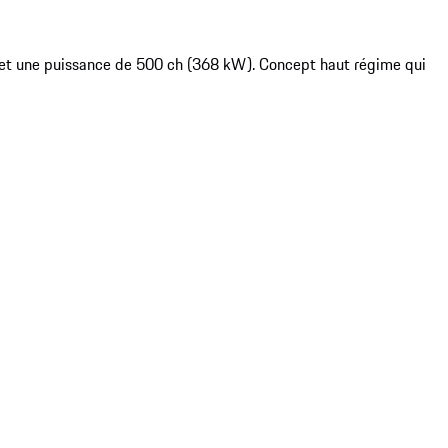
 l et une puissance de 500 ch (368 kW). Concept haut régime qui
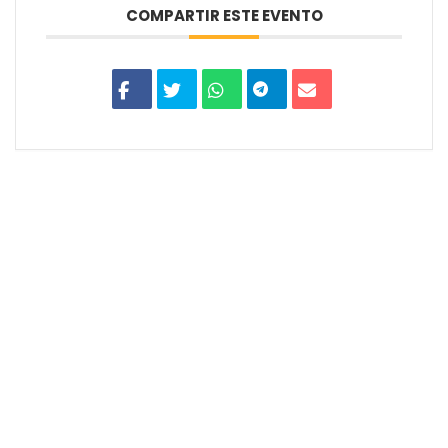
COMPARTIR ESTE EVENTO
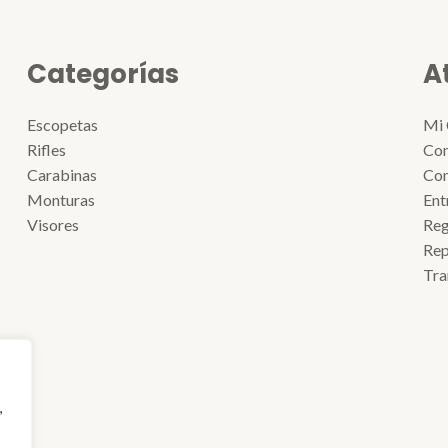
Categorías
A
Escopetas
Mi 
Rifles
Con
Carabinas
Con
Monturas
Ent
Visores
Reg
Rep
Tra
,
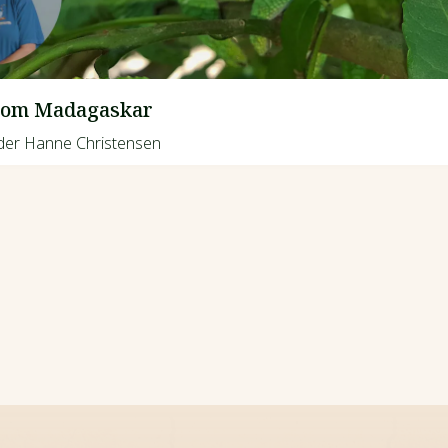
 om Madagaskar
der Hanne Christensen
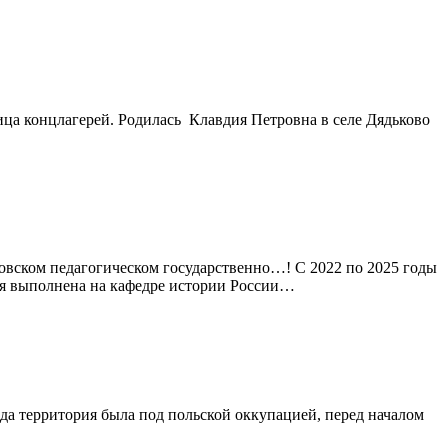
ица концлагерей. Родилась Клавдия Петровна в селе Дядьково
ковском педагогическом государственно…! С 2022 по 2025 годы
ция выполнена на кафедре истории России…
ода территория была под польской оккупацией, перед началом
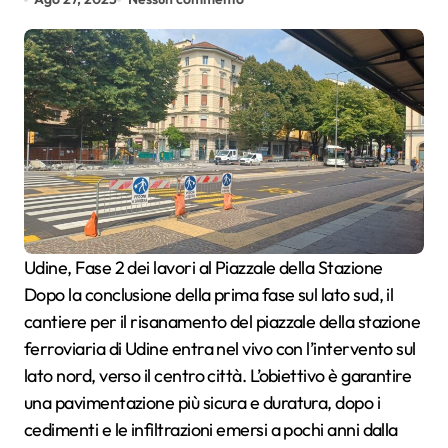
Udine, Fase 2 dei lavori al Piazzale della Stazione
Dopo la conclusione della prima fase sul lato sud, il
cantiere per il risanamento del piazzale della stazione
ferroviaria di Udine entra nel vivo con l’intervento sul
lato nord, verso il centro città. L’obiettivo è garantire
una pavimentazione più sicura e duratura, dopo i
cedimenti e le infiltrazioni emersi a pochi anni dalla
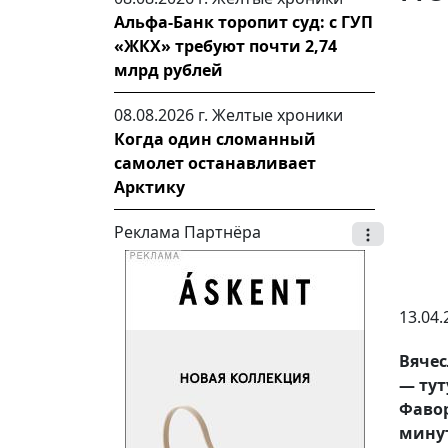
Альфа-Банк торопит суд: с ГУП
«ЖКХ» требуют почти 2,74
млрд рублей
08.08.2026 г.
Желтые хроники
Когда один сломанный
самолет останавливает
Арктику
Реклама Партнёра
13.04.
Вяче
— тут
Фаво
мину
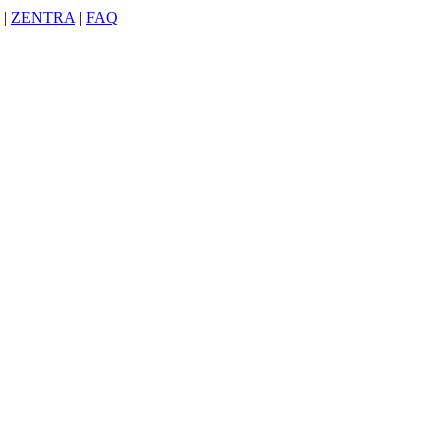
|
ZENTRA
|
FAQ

____

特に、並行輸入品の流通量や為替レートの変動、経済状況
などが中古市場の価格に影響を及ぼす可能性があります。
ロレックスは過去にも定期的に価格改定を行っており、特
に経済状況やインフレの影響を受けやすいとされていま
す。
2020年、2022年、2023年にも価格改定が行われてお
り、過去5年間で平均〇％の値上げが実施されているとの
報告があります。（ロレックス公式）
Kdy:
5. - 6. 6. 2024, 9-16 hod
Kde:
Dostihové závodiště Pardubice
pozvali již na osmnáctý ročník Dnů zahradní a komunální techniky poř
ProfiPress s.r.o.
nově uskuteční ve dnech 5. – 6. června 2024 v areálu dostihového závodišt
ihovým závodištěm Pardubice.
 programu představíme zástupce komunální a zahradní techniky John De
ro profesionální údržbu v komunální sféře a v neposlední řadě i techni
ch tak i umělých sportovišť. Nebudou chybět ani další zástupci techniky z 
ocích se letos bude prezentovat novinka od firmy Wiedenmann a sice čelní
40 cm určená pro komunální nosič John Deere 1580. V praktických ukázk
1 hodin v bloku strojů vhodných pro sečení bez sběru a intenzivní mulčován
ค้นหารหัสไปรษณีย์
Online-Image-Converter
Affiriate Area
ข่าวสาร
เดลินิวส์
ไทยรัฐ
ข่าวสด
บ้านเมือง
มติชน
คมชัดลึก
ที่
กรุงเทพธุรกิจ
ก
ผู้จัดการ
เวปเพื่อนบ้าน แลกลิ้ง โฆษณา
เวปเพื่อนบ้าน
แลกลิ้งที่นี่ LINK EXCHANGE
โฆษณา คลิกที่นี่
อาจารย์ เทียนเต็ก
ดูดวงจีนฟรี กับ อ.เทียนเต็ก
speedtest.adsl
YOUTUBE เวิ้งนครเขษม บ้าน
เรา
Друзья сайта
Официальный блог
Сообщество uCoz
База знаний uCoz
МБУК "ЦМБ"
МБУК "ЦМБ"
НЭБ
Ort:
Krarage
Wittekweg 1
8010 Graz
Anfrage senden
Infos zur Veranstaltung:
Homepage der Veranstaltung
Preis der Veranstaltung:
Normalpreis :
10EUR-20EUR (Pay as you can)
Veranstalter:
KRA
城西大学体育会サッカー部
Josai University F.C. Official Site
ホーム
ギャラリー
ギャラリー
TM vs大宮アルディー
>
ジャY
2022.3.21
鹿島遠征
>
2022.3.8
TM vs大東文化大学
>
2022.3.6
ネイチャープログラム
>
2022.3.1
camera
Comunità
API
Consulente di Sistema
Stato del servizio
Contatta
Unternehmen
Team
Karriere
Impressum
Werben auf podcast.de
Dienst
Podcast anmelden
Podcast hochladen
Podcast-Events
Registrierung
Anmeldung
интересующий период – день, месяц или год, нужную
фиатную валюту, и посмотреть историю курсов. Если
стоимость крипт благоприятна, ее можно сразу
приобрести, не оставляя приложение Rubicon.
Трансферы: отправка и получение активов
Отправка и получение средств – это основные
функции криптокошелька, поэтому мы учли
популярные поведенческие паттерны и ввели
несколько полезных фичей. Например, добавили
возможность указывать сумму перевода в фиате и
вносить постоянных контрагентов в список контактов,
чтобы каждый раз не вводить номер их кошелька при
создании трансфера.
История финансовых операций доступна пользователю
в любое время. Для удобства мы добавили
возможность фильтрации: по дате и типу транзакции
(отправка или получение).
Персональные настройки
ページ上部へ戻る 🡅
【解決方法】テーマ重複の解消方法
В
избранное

____

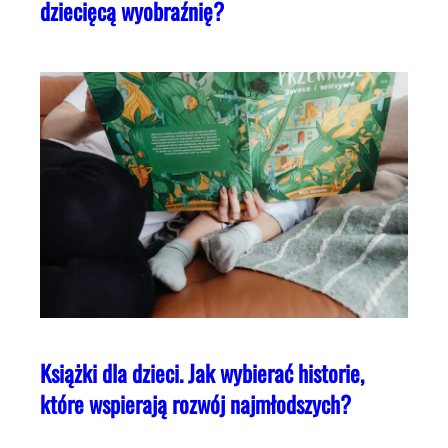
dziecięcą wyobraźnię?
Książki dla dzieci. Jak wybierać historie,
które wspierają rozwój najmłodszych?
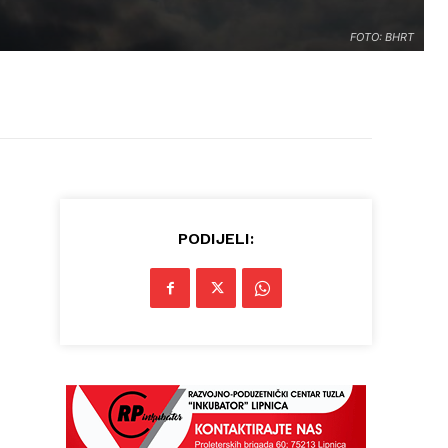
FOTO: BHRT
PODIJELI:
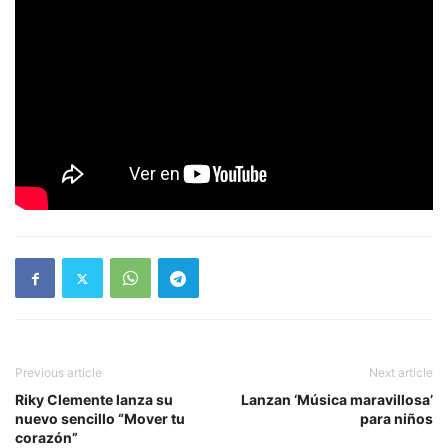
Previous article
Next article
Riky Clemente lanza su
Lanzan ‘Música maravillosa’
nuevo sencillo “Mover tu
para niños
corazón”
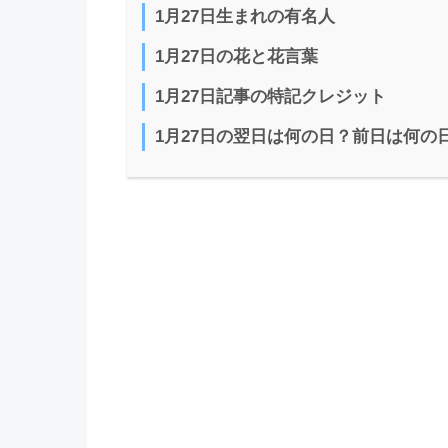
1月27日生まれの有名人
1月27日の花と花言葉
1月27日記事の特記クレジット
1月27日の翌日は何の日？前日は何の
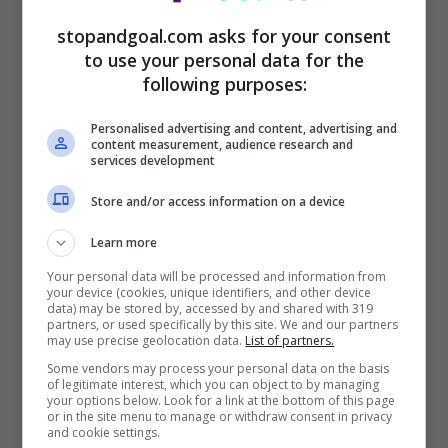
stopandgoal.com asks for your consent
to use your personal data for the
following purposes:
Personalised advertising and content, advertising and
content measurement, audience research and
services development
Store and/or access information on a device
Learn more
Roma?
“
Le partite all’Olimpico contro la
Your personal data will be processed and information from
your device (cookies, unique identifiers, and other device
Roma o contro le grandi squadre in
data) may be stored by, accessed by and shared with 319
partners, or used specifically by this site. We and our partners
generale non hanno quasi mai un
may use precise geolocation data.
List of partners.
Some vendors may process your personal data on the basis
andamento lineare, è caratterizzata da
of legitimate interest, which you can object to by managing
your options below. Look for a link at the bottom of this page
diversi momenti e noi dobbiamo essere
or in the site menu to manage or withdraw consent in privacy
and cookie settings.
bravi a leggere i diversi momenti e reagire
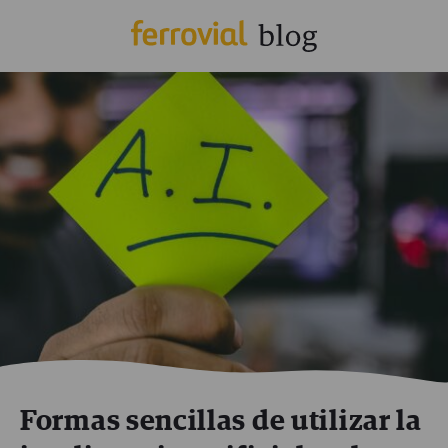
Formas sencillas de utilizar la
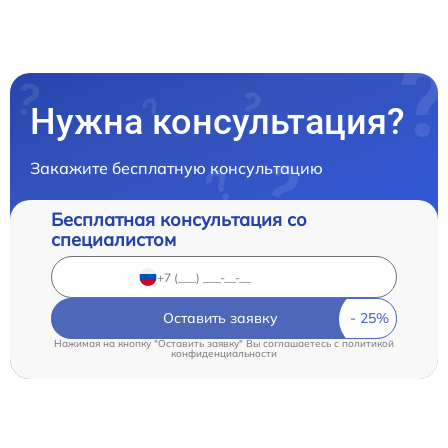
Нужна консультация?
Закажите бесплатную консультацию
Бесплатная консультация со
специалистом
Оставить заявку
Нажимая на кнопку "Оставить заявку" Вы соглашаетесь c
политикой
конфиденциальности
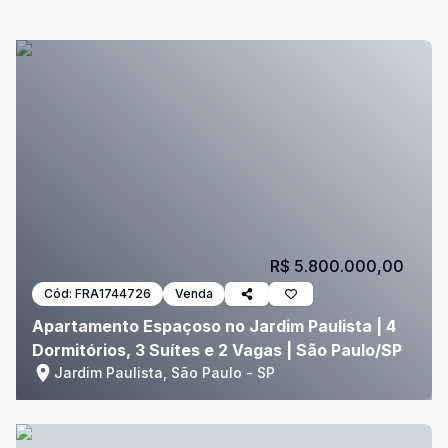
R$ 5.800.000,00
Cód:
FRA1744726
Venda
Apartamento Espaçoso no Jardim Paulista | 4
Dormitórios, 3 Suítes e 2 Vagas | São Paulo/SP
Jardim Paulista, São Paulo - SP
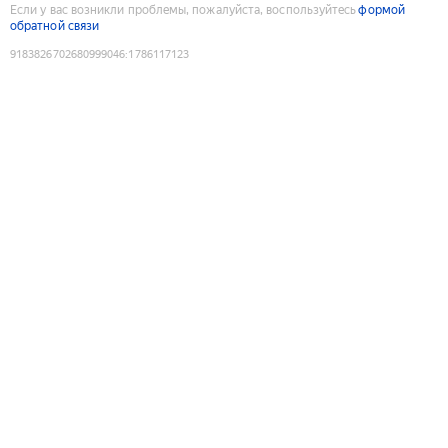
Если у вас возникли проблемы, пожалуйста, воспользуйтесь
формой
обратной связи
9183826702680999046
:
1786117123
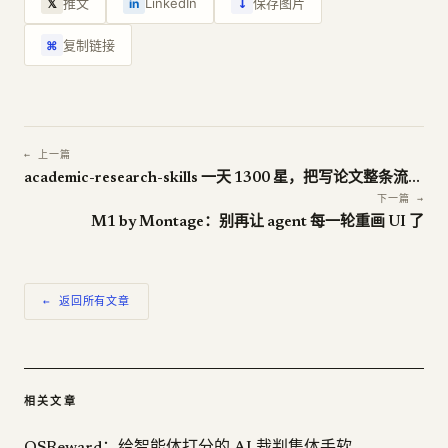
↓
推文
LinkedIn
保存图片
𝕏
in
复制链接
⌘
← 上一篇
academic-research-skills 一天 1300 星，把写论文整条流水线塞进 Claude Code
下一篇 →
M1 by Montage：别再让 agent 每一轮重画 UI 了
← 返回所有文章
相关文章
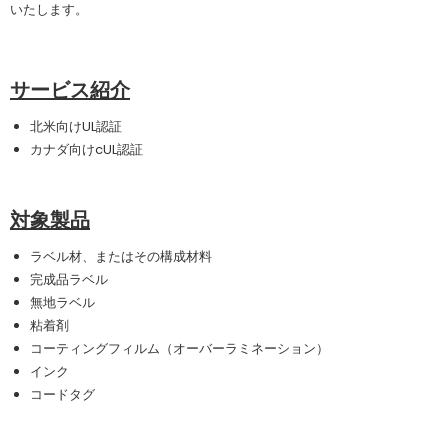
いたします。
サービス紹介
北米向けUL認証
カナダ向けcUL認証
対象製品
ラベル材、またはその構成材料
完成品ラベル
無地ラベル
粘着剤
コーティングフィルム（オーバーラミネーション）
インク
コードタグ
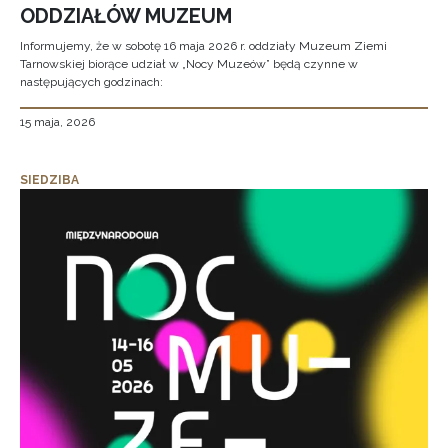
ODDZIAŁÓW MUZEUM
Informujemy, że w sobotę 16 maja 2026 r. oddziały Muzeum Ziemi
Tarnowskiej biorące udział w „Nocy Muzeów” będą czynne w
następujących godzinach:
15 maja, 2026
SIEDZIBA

____

*PROBLEM STATEMENT*.
Look back over the records above. Reproduce exactly everything from the line with "Książki dla dzieci." down to the line with "1月27日記事の特記クレジット", inclusive, and leave the pictures out.

*FINISHED TASK*.
Książki dla dzieci. Jak wybierać historie,
które wspierają rozwój najmłodszych?
FOTO: BHRT
PODIJELI:
Previous article
Next article
Riky Clemente lanza su
Lanzan ‘Música maravillosa’
nuevo sencillo “Mover tu
para niños
corazón”
1月27日生まれの有名人
1月27日の花と花言葉
1月27日記事の特記クレジット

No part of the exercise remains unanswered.